- _Supplied text_:
---+---


    I remember when I did Innocence and saved the entire raid when only the tank and me was left by using Limit Break 3, I came off that fight shaking and so proud of myself for sticking with this game.

    Just cleared the first dungeon today and when I look at myself today, from when I started with FFXIV, I can see a massive improvement in my movement, coordination and spell weaving, I was dodging skillshots on the last boss and wasn't hit once, that never would have happened all those years ago.

    So the point of this story is, I really want to thank such an amazing community and the dev team for forcing me to get better at this game, showing me that I could rise to the challenge and although I'll never be extreme raid tier good at this game, I feel like I make a difference and matter in a way no game has made me feel before.

    So thank you.
    (9)

---+---

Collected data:
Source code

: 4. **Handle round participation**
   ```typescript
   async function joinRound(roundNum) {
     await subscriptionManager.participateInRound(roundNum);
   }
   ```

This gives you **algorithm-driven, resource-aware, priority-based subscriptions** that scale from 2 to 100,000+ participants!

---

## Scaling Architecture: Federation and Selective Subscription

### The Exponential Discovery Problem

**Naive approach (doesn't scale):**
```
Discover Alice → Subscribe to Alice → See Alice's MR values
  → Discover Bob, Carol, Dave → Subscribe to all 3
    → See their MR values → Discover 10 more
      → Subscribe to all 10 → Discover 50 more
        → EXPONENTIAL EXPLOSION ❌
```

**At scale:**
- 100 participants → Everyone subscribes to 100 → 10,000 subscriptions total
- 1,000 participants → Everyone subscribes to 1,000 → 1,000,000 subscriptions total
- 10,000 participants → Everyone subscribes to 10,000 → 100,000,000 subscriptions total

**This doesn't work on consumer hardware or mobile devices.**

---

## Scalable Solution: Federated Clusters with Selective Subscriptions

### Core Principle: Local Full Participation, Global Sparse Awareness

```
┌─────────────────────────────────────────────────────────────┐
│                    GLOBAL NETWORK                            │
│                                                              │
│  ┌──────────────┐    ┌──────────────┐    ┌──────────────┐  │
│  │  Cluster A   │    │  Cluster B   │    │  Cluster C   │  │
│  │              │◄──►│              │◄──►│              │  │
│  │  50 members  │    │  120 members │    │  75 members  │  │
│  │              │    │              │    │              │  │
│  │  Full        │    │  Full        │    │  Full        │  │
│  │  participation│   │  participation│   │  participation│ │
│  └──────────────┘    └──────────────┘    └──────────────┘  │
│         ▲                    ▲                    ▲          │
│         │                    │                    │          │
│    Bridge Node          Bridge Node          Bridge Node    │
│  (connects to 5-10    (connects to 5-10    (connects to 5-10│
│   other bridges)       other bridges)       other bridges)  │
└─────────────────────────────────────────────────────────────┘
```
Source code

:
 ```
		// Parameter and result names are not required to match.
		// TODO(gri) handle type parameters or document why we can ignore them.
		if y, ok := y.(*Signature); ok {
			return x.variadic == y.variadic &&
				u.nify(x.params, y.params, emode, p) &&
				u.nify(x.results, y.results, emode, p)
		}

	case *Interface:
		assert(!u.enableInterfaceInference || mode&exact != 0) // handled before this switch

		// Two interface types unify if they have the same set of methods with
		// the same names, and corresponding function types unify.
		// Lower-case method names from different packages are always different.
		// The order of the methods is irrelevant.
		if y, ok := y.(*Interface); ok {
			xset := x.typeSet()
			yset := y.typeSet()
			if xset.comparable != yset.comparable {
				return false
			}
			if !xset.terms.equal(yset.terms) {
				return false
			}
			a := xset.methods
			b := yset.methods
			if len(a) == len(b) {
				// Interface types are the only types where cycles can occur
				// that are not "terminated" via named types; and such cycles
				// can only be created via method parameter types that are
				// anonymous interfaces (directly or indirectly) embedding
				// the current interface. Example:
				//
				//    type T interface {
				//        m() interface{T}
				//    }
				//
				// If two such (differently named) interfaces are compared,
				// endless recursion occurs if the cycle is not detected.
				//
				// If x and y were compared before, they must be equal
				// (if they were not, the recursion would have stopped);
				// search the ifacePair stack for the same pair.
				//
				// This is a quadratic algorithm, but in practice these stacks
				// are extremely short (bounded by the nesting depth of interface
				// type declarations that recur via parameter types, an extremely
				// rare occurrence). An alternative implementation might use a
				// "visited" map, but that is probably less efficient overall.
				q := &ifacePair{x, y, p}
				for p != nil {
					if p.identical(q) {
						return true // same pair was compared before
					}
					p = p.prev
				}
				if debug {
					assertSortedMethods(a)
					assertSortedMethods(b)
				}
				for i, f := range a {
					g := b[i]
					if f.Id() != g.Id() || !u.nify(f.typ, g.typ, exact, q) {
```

---+---

Copy the FFXIV post word for word, starting at "I remember when" and continuing through "So thank you.", with that final passage included. The records were drawn from a separate source, not from the FFXIV post.

- _Completed exercise_:
I remember when I did Innocence and saved the entire raid when only the tank and me was left by using Limit Break 3, I came off that fight shaking and so proud of myself for sticking with this game.

    Just cleared the first dungeon today and when I look at myself today, from when I started with FFXIV, I can see a massive improvement in my movement, coordination and spell weaving, I was dodging skillshots on the last boss and wasn't hit once, that never would have happened all those years ago.

    So the point of this story is, I really want to thank such an amazing community and the dev team for forcing me to get better at this game, showing me that I could rise to the challenge and although I'll never be extreme raid tier good at this game, I feel like I make a difference and matter in a way no game has made me feel before.

    So thank you.